Job item: What lines in the records below mention "also"? List them all.

Stored data:
────────────────────────────────────────

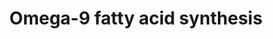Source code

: ---
annotations:
- type: Pathway Ontology
  value: fatty acid metabolic pathway
- type: Pathway Ontology
  value: fatty acid elongation pathway
- type: Pathway Ontology
  value: unsaturated fatty acid biosynthetic pathway
authors:
- Eoinfahy
- Ryanmiller
- DeSl
- Eweitz
- Egonw
communities:
- Lipids
description: This pathway is inspired by the Lipidmaps>Omega-9 and other fatty acids
  [https://lipidmaps.org/resources/pathways/vanted.php]. Omega-9 FAs (Fatty acids)
  are fats which can be obtained from diet, but also produced endogenously. These
  lipids are monounsaturated (indicating one double bonds in the lipid tail).The position
  of the double bond is counted from the tail end of the lipid chain. This pathway
  also indicated saturated fats (without a double bond), such as stearic acid, arachidic
  acid etc.
last-edited: 2021-11-21
organisms:
- Mus musculus
redirect_from:
- /index.php/Pathway:WP4351
- /instance/WP4351
schema-jsonld:
- '@context': https://schema.org/
  '@id': https://wikipathways.github.io/pathways/WP4351.html
  '@type': Dataset
  creator:
    '@type': Organization
    name: WikiPathways
  description: This pathway is inspired by the Lipidmaps>Omega-9 and other fatty acids
    [https://lipidmaps.org/resources/pathways/vanted.php]. Omega-9 FAs (Fatty acids)
    are fats which can be obtained from diet, but also produced endogenously. These
    lipids are monounsaturated (indicating one double bonds in the lipid tail).The
    position of the double bond is counted from the tail end of the lipid chain. This
    pathway also indicated saturated fats (without a double bond), such as stearic
    acid, arachidic acid etc.
  keywords:
  - Elovl5
  - CoA(24:0)
  - CoA(16:1(9Z))
  - 18:2(6Z,9Z)
  - CoA(20:3(5Z,8Z,11Z))
  - 20:2(8Z,11Z)
  - Behenic acid
  - CoA(20:0)
  - Myristic acid
  - Acsl3
  - Elovl1
  - 16:1(9Z)
  - Acsl4
  - CoA(18:2(6Z,9Z))
  - CoA(20:2(8Z,11Z))
  - Acsl1
  - CoA(22:0)
  - CoA(18:1(9Z))
  - Elovl3
  - CoA(16:0)
  - Oleic acid
  - Acot1
  - Acot2
  - Cerotic acid
  - Elovl6
  - CoA(22:1(13Z))
  - Lauric acid
  - Fasn
  - 24:1(15Z))
  - CoA(24:1(15Z))
  - CoA(26:0)
  - Stearic acid
  - Arachidic acid
  - Scd2
  - Lignoceric acid
  - Palmitic acid
  - 20:3(5Z,8Z,11Z)
  - Fads2
  - cis-erucic acid
  - CoA(18:0)
  - CoA(20:1(11Z))
  - Fads1
  - Elovl2
  license: CC0
  name: Omega-9 fatty acid synthesis
seo: CreativeWork
title: Omega-9 fatty acid synthesis
wpid: WP4351
---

────────────────────────────────────────

Exercise result:
  are fats which can be obtained from diet, but also produced endogenously. These
  also indicated saturated fats (without a double bond), such as stearic acid, arachidic
    are fats which can be obtained from diet, but also produced endogenously. These
    pathway also indicated saturated fats (without a double bond), such as stearic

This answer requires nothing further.